### Texto fuente

Pero, como dice el dicho, donde hubo fuego, cenizas quedan. Ayer algunos vecinos de los suburbios del norte aún percibían algo de humo y olor a quemado. Las autoridades explicaron que los rescoldos aún emanan, pero aseguraron que ya no existen focos de llamas en el campo.

Si bien no hubo víctimas fatales directas por los incendios, la falta de visibilidad en las carreteras por el humo provocó diez muertos y decenas de heridos en accidentes viales. Además, aumen- taron las afecciones respiratorias y oftalmológicas. Las organizaciones ambientalistas denunciaron asimismo que el fuego afectó severamente a la flora y la fauna del delta, que es parte de un corredor de humedales que nace en el Pantanal en Brasil y desemboca en el Río de la Plata.

######

→ **Tareas requeridas**:
1) Según el texto sobre los incendios en el delta, ¿cuántas personas murieron en accidentes viales por la falta de visibilidad causada por el humo?
2) Enumera todos los nombres propios de lugares que menciona el texto sobre los incendios en el delta.
3) Escribe una continuación del texto sobre los incendios en el delta que comience después de su última oración.

### Material proporcionado

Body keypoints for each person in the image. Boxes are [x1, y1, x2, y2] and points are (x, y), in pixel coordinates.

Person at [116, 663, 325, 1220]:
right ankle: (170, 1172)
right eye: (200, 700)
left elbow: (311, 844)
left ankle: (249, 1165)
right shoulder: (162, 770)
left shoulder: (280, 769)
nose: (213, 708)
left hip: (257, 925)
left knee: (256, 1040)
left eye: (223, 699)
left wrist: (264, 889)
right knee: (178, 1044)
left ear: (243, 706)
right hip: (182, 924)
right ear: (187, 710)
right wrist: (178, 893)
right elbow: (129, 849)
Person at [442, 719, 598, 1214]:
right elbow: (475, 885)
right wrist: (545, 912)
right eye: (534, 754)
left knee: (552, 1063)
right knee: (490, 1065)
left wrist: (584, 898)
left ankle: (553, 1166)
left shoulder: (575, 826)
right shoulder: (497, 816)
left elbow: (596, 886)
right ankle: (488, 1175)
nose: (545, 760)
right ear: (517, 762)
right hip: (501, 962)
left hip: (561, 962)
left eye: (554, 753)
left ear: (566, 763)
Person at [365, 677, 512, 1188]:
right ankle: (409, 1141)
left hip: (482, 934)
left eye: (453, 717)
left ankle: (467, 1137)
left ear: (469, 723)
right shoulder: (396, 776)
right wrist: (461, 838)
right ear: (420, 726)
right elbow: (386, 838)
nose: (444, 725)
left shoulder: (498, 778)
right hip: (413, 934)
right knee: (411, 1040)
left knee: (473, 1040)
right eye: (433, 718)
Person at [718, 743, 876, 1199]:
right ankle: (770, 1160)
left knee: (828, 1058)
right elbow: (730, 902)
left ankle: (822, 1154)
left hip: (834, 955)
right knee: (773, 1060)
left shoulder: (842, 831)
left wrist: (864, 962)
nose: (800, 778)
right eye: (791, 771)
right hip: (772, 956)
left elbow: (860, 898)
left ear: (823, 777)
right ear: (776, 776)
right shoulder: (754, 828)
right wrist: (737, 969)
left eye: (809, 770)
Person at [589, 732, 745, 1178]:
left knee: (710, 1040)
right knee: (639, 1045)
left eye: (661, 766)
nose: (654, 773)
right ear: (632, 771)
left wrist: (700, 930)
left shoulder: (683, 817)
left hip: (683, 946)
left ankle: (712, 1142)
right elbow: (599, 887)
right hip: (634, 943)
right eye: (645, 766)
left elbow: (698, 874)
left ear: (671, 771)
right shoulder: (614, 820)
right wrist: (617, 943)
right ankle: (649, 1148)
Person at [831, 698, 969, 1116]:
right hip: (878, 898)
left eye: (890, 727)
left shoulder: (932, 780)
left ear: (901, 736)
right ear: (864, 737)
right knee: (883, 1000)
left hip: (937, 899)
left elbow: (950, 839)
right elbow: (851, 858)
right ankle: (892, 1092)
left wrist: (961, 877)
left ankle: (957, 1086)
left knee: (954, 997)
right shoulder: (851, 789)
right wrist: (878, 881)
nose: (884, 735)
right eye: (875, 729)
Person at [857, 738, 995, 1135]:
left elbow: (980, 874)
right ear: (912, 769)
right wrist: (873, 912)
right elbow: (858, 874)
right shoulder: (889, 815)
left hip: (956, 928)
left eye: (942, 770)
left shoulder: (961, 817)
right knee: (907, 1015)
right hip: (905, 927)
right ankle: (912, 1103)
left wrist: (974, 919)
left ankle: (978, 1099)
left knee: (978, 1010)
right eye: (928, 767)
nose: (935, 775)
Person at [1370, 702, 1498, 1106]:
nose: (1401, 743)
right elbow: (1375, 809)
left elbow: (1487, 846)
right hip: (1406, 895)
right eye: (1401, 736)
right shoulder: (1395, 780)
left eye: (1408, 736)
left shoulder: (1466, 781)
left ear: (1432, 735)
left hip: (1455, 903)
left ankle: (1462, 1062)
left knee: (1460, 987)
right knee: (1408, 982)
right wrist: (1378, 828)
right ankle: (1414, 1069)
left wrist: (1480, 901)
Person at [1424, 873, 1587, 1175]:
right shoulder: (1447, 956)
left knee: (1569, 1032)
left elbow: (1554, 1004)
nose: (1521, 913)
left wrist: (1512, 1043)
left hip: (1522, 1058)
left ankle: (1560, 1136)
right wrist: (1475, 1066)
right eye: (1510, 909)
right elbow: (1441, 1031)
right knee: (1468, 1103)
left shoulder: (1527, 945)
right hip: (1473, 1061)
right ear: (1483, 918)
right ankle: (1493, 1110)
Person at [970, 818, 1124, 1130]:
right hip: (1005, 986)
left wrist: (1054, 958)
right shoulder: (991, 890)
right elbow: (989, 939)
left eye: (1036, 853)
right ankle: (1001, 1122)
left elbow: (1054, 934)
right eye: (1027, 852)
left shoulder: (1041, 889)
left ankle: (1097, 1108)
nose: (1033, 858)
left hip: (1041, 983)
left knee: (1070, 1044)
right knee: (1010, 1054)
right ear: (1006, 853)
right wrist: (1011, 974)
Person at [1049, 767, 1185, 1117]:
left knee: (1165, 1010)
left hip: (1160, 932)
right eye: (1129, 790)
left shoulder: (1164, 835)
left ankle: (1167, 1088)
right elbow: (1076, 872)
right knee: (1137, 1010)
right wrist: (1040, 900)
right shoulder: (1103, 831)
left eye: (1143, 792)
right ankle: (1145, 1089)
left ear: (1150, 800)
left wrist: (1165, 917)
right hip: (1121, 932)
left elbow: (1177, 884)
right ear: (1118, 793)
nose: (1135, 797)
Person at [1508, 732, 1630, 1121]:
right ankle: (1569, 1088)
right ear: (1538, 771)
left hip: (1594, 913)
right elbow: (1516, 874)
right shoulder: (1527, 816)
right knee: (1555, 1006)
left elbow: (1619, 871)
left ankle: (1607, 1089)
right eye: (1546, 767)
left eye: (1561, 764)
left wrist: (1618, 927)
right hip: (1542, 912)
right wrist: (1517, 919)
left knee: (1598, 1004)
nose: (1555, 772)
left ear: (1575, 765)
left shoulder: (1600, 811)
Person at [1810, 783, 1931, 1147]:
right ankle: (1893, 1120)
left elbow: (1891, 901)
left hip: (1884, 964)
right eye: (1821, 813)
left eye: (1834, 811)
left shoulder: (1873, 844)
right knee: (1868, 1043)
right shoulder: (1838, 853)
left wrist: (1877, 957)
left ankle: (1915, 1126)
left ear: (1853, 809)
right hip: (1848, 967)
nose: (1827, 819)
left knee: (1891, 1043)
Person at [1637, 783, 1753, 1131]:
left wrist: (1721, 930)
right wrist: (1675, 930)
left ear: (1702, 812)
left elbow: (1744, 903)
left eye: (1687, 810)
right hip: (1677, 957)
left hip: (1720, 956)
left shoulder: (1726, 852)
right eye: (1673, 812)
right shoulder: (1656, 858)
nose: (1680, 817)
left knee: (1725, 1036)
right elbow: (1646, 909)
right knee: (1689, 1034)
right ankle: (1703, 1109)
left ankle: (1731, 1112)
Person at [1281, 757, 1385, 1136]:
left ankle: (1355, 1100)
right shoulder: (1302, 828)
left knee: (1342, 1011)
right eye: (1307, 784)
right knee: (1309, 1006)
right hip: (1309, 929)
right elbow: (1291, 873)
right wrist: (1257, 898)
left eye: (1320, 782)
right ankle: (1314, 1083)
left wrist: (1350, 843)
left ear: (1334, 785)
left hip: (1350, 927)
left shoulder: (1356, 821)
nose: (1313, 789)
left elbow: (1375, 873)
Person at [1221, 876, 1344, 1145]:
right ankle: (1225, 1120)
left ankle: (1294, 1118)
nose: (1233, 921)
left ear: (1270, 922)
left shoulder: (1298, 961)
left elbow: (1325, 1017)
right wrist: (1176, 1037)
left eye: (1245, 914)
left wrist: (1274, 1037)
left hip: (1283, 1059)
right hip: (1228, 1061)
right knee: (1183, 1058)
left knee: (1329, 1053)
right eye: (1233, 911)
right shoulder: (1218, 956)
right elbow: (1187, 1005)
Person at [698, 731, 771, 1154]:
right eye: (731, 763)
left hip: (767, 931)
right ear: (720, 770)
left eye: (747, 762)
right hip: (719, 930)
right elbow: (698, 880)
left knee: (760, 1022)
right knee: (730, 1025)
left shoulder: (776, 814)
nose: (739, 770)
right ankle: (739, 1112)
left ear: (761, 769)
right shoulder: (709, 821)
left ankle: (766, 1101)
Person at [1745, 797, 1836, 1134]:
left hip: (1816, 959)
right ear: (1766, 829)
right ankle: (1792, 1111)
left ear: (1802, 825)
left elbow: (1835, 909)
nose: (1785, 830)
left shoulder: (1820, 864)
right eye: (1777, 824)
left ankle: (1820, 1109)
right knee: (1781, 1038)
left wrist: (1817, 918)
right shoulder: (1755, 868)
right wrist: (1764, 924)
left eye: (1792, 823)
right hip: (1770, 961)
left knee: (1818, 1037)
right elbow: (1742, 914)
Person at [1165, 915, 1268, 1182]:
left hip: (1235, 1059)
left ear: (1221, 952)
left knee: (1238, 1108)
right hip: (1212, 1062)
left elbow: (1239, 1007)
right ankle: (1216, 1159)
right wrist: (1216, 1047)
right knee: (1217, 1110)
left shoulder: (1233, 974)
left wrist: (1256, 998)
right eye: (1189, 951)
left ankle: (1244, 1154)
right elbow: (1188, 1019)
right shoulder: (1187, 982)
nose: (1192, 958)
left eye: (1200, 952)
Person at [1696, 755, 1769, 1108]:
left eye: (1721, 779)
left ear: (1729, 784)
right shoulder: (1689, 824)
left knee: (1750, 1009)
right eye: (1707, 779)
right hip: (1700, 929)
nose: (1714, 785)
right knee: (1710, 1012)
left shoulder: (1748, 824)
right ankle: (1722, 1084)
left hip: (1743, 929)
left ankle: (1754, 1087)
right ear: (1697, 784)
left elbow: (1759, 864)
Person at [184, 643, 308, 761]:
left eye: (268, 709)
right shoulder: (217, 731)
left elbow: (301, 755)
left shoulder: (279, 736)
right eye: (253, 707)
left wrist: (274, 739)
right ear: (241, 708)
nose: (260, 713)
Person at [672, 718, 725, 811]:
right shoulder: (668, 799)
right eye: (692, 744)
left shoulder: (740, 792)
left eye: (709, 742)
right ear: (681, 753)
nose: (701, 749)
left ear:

######

→ **Resultados del ejercicio**:
1) Diez personas.

2) El Pantanal, Brasil y el Río de la Plata.

3)
Expansión de la soja

Los ecologistas aseguran que las quemas comenzaron a ser frecuentes a fines de los noventa, después de que la soja, principal cultivo de exportación en Argentina, se expandiera y empujara al ganado del continente hacia las islas. Fomentado por autoridades provinciales, que alquilaron tierras fiscales a bajo precio, el desplazamiento incrementó su magnitud cuando se inauguró en 2003 un puente sobre el delta del Paraná que facilitó el traslado de los animales.

La escala productiva aumentó tanto que la práctica se tornó peligrosa. Como consecuencia del fuego, la Secretaría de Ambiente denunció a una veintena de productores que quemaron sus campos.